Ou plus précisément : François Hollande a gagné son pari sur l’inversion de la courbe du chômage.

Quel était ce pari ? Je le cite à peu près : je ne pourrais me représenter en 2017 que si la courbe s’inverse. Bon, peut-être que des Français étourdis avaient compris que cela voulait dire que le nombre de chômeurs serait moins élevé en 2017 qu’en 2012 … Ces Français, ils sont trop ballots ! Non, cela voulait dire qu’à un moment ou un autre, après la hausse, viendrait une baisse. Et là, effectivement, on y est.

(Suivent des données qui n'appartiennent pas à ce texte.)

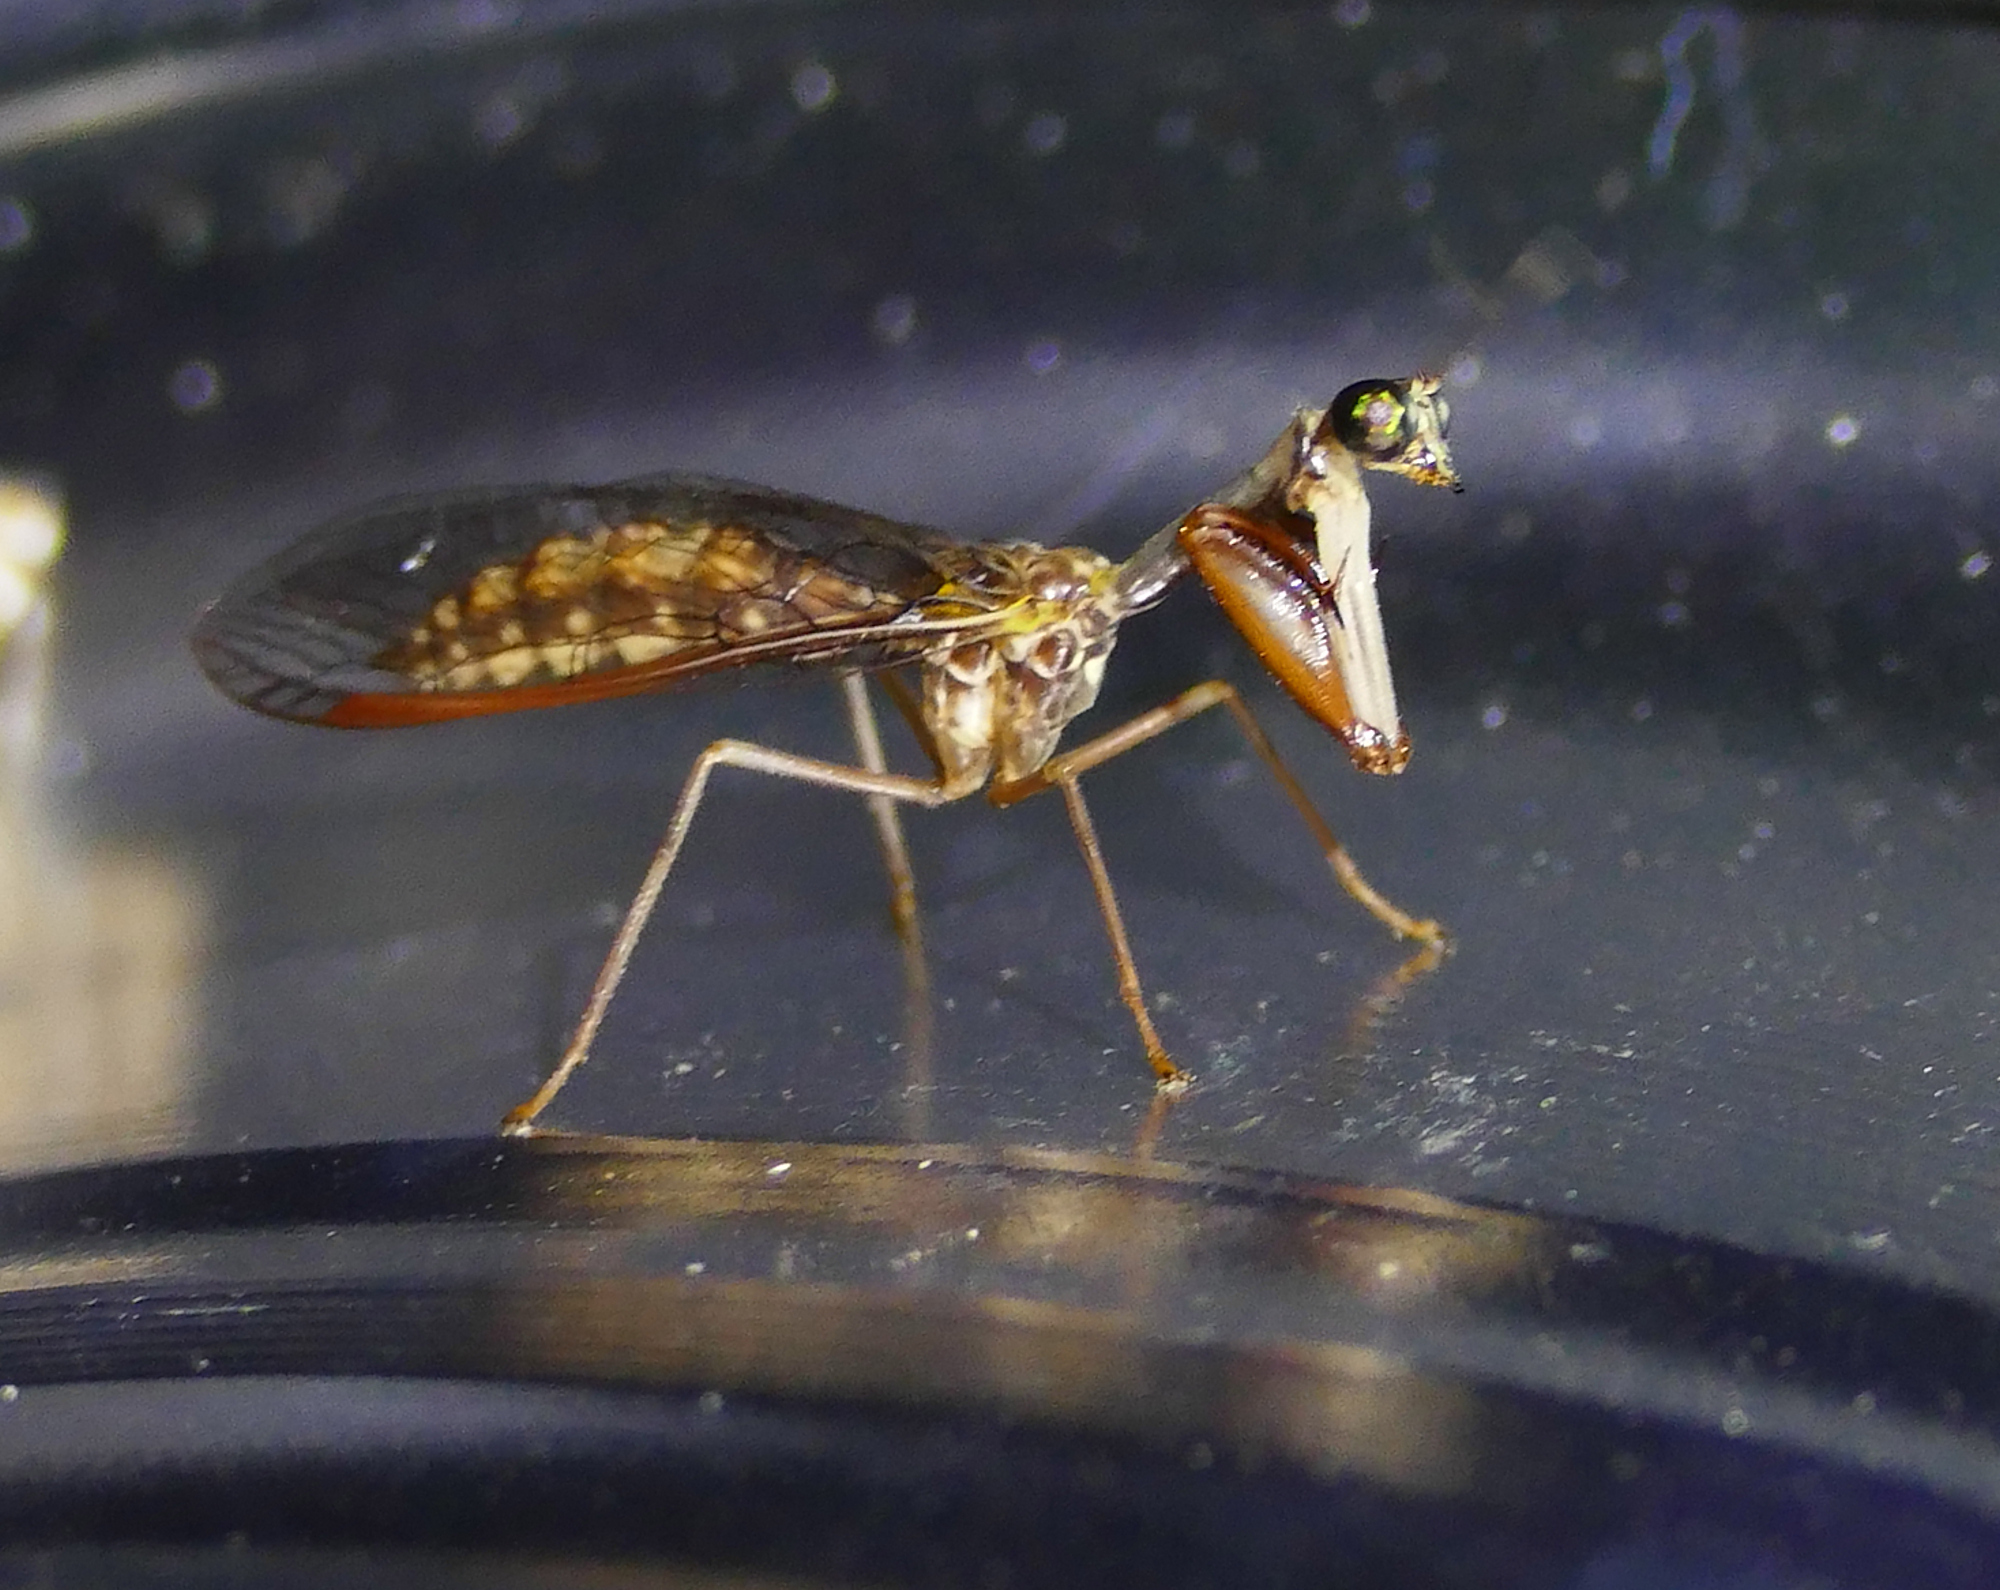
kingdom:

Si on tient compte du bon chiffre de juillet d’hier, le nombre de demandeurs d’emploi au sens le plus strict a reculé de 75.000 depuis décembre. La semaine dernière, l’Insee annonçait de son côté un repli du taux de chômage. Bref, ce ne sont plus des points isolés, c’est la courbe qui est sur la bonne pente.

Mais est-ce que c’est solide ?

Oui. Un : le chômage recule parce que l’emploi augmente. Et l’emploi augmente parce que la croissance est meilleure. Seconde raison : ce ne sont pas des artifices qui suffisent à expliquer cette amélioration. L’opposition répéte que le plan d’un demi-million de formations crée un écran de fumée. En fait, le flux est pour l’instant très limité.

Mais cette baisse du chômage aurait pu être plus forte et rapide.

Elle aurait pu démarrer plus tôt s’il n’y avait pas eu le matraquage fiscal du début du quinquennat qui a plombé et la confiance et les marges des entreprises et le pouvoir d’achat des ménages. Là, c’est une erreur historique. Cette baisse serait plus élevée s’il n’y avait pas eu la réforme des retraites qui a laissé au travail beaucoup de seniors. Mais là, il n’y pas moyen de faire autrement sauf en explosant le système de retraites.

Cette baisse est-elle un passeport vers la présidentielle ?

Non. D’abord parce que l'histoire montre que si la hausse du chômage est un handicap politique, la baisse n’est pas un atout – Jospin l’a expérimenté. Ensuite, le quinquennat se solde pour l’instant par 600.000 demandeurs d’emploi supplémentaires. Enfin parce que si on totalise l’ensemble des personnes qui sont inscrites pour une raison ou une autre à Pôle Emploi, on arrive à 6,5 millions. Avec d’éventuels conjoints, cela en fait plus de dix millions qui souffrent de sous-emploi. L'inversion de la courbe, c'est juste mieux que si c'était pire.